Exercise set:
(1) In the cluster post, what does the cluster run on top of DRBD?
(2) Quote the cluster post from "But switching resources" to "DRBD clone resource.".

Extracted text:
————————
Hi
I have a basic 2 node active/passive cluster with Pacemaker (1.1.14 , pcs:
0.9.148) / CMAN (3.0.12.1) / Corosync (1.4.7) on RHEL 6.8.
This cluster runs NFS on top of DRBD (8.4.4).
Basically the system is working on both nodes and I can switch the resources
from one node to the other.
But switching resources to the other node does not work, if I try to move just
one resource and have the others follow due to the location constraints.
>From the logged messages I see that in this "failure case" there is NO attempt
>to demote/promote the DRBD clone resource.
————————
Supplied records:
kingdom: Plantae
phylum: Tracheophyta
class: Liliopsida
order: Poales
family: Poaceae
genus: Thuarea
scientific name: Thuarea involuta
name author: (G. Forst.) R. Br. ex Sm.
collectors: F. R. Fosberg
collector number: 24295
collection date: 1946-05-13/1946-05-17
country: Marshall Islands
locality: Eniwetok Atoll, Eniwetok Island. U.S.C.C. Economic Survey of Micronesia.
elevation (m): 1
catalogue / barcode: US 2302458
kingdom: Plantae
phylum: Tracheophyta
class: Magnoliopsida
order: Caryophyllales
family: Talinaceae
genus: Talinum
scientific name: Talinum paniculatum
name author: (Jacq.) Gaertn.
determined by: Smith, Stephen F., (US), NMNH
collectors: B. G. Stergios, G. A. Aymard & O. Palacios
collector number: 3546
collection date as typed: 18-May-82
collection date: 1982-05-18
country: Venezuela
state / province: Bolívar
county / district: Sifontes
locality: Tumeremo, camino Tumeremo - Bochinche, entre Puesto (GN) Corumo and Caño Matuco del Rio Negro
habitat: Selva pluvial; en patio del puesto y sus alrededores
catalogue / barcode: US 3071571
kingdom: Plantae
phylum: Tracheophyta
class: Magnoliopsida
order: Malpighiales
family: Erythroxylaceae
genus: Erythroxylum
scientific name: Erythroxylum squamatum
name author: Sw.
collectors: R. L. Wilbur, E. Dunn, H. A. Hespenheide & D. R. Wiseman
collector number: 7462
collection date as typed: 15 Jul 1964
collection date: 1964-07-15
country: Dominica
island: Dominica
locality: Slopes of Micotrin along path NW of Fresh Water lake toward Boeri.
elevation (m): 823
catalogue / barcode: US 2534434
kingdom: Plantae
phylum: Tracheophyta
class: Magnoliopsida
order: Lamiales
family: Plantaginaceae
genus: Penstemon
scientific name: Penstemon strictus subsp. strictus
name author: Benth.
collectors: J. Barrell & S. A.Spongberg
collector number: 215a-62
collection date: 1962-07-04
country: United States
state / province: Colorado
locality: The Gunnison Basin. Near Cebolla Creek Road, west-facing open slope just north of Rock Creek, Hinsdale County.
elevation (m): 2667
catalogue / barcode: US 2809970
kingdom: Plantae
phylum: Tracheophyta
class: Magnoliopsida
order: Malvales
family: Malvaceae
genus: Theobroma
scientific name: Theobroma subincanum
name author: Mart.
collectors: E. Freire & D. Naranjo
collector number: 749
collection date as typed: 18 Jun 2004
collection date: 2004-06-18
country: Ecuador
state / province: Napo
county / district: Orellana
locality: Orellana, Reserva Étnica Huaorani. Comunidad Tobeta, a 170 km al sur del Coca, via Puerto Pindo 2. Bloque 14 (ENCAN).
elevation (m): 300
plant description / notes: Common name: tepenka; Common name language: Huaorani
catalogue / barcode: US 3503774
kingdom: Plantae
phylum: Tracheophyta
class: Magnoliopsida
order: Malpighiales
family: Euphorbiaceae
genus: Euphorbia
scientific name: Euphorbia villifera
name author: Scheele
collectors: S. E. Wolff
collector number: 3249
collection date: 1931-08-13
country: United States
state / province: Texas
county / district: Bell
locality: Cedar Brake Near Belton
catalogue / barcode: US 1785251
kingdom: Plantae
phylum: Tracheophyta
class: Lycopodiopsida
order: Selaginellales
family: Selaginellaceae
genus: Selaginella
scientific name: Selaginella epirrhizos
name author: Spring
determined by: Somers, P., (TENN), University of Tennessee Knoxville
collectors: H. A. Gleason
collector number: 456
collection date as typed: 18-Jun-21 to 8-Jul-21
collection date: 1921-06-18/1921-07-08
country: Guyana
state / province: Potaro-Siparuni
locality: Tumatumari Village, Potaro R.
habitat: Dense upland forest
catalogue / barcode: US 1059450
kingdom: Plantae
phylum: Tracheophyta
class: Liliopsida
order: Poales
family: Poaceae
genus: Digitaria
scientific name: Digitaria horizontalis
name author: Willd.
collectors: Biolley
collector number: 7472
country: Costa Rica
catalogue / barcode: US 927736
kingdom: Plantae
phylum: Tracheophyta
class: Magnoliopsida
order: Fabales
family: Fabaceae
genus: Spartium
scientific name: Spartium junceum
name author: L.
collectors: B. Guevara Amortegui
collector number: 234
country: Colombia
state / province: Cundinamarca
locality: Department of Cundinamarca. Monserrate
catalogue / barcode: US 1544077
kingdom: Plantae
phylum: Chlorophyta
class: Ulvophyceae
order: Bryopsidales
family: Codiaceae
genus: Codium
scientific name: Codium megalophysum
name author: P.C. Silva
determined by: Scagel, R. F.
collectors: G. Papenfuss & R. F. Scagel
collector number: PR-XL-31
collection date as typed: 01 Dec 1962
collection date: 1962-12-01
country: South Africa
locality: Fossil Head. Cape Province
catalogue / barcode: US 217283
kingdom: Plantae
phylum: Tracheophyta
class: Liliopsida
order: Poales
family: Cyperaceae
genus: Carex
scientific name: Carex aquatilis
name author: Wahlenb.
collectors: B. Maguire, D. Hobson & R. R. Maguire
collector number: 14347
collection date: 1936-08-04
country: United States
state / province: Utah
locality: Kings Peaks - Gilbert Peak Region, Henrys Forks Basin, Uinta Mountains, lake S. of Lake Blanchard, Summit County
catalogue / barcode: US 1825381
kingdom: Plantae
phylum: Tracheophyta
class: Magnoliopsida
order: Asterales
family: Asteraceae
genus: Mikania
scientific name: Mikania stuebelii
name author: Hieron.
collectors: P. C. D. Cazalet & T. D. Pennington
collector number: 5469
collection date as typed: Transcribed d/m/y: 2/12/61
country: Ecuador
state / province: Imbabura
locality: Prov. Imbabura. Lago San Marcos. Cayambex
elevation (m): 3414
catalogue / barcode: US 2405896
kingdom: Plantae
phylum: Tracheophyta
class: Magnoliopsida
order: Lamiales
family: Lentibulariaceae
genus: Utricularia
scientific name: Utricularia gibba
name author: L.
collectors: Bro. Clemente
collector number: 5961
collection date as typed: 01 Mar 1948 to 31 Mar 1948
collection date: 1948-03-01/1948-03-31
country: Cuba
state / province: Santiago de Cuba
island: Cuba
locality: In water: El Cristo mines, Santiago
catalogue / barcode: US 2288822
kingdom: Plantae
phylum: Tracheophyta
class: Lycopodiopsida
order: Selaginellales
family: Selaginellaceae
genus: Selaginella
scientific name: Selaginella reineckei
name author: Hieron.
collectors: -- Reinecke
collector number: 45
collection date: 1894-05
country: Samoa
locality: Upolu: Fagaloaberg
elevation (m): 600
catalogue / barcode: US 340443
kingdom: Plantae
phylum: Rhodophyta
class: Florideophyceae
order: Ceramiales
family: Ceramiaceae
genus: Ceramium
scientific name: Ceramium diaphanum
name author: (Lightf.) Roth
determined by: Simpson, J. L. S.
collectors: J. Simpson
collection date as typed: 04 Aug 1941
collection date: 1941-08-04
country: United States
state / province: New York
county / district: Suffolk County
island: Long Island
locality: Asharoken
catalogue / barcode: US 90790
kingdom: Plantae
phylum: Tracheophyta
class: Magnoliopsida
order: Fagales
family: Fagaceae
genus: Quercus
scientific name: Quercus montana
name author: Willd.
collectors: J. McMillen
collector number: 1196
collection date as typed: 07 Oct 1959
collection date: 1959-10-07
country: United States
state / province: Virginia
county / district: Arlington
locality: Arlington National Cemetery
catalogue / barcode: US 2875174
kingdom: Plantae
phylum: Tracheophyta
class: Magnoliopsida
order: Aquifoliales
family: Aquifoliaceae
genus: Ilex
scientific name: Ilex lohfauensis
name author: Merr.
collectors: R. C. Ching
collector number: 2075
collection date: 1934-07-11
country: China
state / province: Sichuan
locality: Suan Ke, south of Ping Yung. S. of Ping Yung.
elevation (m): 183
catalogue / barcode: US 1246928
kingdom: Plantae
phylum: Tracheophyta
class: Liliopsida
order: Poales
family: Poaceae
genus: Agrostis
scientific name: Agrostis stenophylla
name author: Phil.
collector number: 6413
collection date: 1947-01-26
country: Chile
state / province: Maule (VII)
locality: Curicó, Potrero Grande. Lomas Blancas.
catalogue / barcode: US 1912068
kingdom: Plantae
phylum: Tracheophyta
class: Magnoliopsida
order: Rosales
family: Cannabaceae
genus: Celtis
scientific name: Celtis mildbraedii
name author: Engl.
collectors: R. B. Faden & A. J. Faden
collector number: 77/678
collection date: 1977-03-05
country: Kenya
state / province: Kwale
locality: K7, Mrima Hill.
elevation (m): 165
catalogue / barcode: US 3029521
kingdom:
————————
Replies:
(1) NFS

(2)
But switching resources to the other node does not work, if I try to move just
one resource and have the others follow due to the location constraints.
>From the logged messages I see that in this "failure case" there is NO attempt
>to demote/promote the DRBD clone resource.